■ Request ■
Count the lines in the entries below that contain the string "weight", treating case as significant. Reply with the number only.

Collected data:
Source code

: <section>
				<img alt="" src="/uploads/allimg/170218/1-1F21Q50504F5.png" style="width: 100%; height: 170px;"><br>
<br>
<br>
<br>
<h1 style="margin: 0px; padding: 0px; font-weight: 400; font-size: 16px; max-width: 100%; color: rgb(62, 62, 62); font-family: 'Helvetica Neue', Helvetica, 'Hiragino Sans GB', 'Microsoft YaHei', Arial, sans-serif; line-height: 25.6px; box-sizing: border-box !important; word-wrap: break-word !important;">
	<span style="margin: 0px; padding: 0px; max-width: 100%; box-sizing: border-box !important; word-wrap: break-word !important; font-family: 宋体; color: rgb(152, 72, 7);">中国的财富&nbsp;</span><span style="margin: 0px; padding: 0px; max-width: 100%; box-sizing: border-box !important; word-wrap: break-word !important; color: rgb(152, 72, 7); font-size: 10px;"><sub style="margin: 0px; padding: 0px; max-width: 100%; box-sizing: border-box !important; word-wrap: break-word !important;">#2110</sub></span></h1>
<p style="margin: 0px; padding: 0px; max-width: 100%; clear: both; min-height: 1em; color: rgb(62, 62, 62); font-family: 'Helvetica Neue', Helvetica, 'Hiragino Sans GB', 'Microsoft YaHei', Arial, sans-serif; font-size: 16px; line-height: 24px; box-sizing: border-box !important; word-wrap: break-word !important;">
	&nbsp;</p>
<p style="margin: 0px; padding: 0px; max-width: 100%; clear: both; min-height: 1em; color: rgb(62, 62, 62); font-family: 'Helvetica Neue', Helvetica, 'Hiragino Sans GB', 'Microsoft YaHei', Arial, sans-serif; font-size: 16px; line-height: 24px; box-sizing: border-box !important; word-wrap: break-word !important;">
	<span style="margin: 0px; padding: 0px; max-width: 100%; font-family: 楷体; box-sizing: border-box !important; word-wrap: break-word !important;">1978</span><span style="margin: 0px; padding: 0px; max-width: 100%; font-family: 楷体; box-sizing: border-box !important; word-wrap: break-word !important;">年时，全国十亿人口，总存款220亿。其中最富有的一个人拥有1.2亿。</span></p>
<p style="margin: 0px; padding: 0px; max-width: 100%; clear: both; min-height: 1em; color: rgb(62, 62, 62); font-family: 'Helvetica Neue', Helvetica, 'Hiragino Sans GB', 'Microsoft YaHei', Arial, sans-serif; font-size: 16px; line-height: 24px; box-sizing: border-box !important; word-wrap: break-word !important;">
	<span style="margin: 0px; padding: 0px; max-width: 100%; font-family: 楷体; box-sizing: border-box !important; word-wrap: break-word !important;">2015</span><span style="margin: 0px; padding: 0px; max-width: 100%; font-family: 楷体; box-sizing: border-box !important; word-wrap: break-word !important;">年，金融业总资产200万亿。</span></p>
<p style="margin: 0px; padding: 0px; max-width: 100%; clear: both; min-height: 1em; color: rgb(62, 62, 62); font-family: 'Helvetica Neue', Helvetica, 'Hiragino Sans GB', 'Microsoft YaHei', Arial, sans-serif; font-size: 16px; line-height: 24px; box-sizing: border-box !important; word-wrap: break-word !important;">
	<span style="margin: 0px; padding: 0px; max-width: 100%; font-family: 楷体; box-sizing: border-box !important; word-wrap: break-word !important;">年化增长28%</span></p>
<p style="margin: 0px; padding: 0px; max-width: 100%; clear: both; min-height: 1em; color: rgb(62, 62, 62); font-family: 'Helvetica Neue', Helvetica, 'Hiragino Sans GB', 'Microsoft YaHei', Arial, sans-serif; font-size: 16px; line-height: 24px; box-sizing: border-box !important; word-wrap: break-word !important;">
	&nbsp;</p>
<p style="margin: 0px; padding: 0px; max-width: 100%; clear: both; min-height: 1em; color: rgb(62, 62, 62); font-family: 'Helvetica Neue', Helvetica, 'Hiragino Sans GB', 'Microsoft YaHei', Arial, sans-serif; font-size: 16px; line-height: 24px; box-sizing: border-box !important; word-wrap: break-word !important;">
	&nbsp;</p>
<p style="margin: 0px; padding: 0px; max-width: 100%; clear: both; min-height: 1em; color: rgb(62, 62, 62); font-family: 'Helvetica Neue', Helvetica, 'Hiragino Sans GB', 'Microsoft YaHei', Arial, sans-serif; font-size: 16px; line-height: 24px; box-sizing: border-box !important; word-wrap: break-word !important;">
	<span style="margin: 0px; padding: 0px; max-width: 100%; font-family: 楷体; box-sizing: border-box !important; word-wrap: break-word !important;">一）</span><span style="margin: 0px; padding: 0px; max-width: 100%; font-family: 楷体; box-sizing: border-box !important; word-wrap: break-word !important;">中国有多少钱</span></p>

■ Written solution ■
1